• **EXERCISE**:
Scan the entries below for the word "both" and copy every line where it turns up.
* * *
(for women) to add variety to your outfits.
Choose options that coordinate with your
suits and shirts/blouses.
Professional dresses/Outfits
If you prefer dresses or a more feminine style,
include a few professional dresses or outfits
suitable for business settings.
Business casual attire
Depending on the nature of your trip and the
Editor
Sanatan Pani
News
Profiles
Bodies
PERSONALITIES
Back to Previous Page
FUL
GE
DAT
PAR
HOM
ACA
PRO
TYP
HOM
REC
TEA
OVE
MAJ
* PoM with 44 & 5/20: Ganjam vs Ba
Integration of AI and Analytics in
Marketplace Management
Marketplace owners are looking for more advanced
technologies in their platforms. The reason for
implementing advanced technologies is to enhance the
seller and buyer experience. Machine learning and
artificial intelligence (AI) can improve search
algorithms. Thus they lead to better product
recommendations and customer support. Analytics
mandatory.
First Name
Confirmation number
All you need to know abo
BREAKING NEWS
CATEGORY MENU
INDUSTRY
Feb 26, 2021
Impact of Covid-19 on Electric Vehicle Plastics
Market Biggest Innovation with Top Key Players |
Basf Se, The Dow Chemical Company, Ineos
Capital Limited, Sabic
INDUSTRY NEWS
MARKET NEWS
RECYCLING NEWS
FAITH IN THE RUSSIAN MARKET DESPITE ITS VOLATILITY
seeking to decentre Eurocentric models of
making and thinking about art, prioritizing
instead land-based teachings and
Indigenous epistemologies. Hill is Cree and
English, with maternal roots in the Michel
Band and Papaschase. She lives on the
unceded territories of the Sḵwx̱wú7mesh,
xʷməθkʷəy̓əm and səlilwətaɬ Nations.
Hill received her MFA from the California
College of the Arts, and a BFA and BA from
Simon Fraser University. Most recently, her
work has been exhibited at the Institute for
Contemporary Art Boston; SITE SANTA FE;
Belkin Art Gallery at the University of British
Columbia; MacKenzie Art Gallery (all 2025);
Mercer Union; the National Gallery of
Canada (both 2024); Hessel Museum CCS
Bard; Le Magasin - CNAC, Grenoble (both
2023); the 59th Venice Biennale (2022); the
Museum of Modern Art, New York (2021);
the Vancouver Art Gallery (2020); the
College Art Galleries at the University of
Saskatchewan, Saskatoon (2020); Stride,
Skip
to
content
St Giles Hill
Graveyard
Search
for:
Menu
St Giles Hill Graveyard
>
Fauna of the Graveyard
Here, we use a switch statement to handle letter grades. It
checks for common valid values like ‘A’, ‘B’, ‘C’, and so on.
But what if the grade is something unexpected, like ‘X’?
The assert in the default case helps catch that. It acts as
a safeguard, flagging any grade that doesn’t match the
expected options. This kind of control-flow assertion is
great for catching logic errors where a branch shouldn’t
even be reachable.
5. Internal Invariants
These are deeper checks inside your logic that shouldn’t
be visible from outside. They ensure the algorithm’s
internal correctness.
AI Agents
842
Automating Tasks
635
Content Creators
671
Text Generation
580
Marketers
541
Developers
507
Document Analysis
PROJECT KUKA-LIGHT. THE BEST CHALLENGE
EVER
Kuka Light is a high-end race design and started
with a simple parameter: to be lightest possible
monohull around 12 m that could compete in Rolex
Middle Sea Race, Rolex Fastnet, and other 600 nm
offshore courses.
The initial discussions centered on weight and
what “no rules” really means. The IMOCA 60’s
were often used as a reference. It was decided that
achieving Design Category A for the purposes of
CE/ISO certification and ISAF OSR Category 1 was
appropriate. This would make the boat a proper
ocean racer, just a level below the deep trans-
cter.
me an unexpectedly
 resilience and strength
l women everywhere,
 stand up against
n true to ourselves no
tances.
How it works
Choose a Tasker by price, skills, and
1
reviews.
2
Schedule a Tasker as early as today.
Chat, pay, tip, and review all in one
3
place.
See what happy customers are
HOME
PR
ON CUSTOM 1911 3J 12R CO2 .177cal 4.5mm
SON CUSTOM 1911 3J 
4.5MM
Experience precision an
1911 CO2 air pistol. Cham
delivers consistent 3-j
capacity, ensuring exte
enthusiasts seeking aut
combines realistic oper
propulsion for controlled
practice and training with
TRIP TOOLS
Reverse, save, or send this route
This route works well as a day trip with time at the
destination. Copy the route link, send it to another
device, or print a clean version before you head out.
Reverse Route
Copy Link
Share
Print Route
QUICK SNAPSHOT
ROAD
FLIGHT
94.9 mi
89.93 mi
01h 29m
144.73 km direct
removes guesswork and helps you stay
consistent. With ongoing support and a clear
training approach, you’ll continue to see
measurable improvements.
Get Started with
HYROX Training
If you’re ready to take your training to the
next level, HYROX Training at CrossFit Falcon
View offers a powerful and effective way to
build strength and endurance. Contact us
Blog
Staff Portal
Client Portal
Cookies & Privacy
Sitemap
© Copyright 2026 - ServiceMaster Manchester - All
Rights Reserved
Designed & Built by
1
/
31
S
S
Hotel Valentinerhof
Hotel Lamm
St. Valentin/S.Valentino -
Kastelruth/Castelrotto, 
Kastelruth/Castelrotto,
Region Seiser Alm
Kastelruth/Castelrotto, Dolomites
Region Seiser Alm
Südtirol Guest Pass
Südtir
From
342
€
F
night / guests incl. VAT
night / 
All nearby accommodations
* * *
• **EXERCISE RESULT**:
Canada (both 2024); Hessel Museum CCS
Bard; Le Magasin - CNAC, Grenoble (both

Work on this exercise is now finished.